Before we move blindly forward into the history of our future, a realistic look back is warranted so that we could avoid impeding footfalls along the paths we walk today. First, recognition and acceptance that we've gotten to now through inquiry, exploration, discovery, greed, arrogance, inequality, colonialism, war, independence, expansion, human rights violations, defense of freedoms, faiths of religions and alliances of shared doctrines, must be taken at face value. With this done, now we could tackle the sources of instabilities.
If former British Prime Minister Tony Blair is right in his April this year assessment that tackling a "radicalized and politicized view of Islam" should be atop the global agenda and that the West should put aside its differences with Russia and China to focus on the growing threat from radical Islam; then, I'm afraid that our future appear headed to greater radicalization.

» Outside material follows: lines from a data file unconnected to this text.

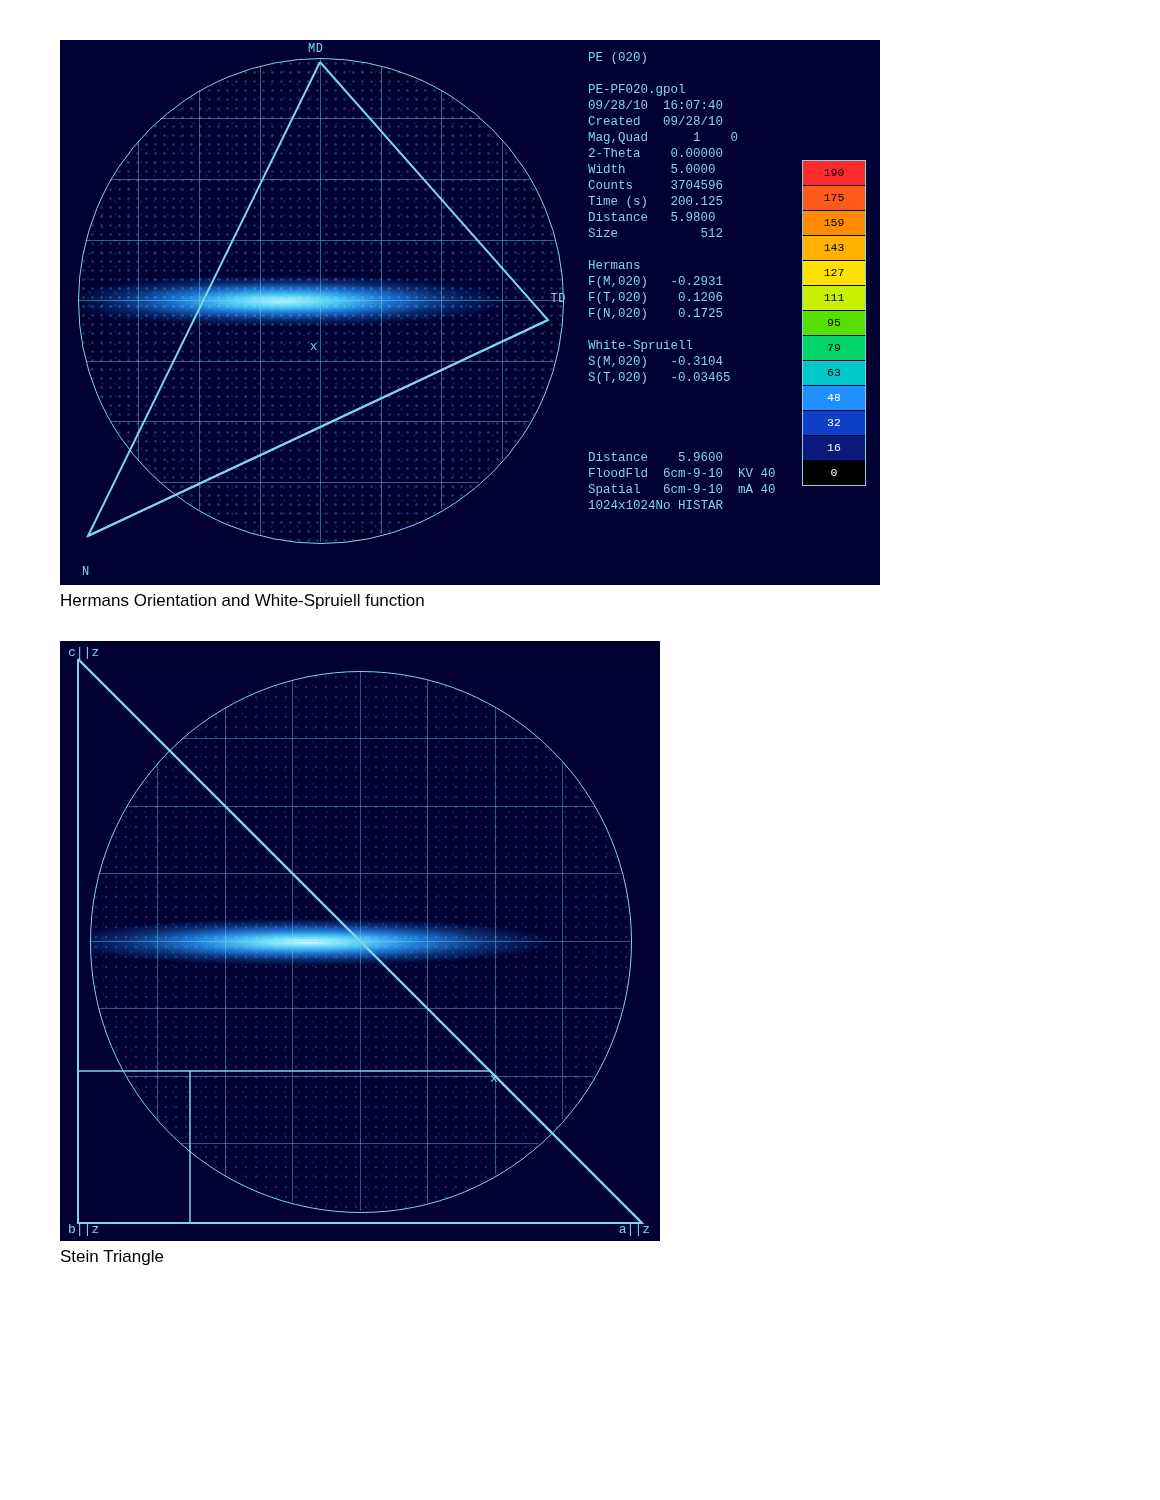MD TD N x
PE (020) PE-PF020.gpol 09/28/10 16:07:40 Created 09/28/10 Mag,Quad 1 0 2-Theta 0.00000 Width 5.0000 Counts 3704596 Time (s) 200.125 Distance 5.9800 Size 512 Hermans F(M,020) -0.2931 F(T,020) 0.1206 F(N,020) 0.1725 White-Spruiell S(M,020) -0.3104 S(T,020) -0.03465 Distance 5.9600 FloodFld 6cm-9-10 KV 40 Spatial 6cm-9-10 mA 40 1024x1024No HISTAR
190
175
159
143
127
111
95
79
63
48
32
16
0
Hermans Orientation and White-Spruiell function
c||z b||z a||z x
Stein Triangle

Blair, who holds the interesting role as Middle East envoy for the United Nations(UN), European Union(EU), the United States(US) and Russia, made his comments during a speech in London in which he called for support to the military government in Egypt over the deposed Morsi, whose ouster Blair believed, was absolutely necessary to save Egypt because the Muslim Brotherhood was destroying the traditions of the land of the Pharaohs.
So if Blair's call is heeded and the rights abusers of China and Russia are overlooked in deference to a concerted effort against radical Islam, then Blair needs to answer the question: what radicalizes Islam? Is it not the known abuses of human rights violators? Is it not the presumed hippocratic ideals of the stalwarts of freedom, democracy and equality as they appear to become bedfellows with the abusers?
If so, then according to Blair's theorem, the history our future would become a battle to solve an effect caused by a source with the source joining an alliance to battle a condition it has deliberately created.
While any forms of radicalization and extremism remain graved areas of concern, the history of our future cannot be secure until the sources - the reasons of many youths resorting to join radical groups, are rectified. I opine that the human rights abusers Bashar al Assad, China and Russia, are the driving forces of instability. And until the West finds that balance in treating each abuser in kind, actions against the effects independent of tackling the source of radicalization and extremism, could remain muted and subjected to mutating forms of radicalization and extremism as accused groups regroup or disperse to reform to satisfy dissent from abuse.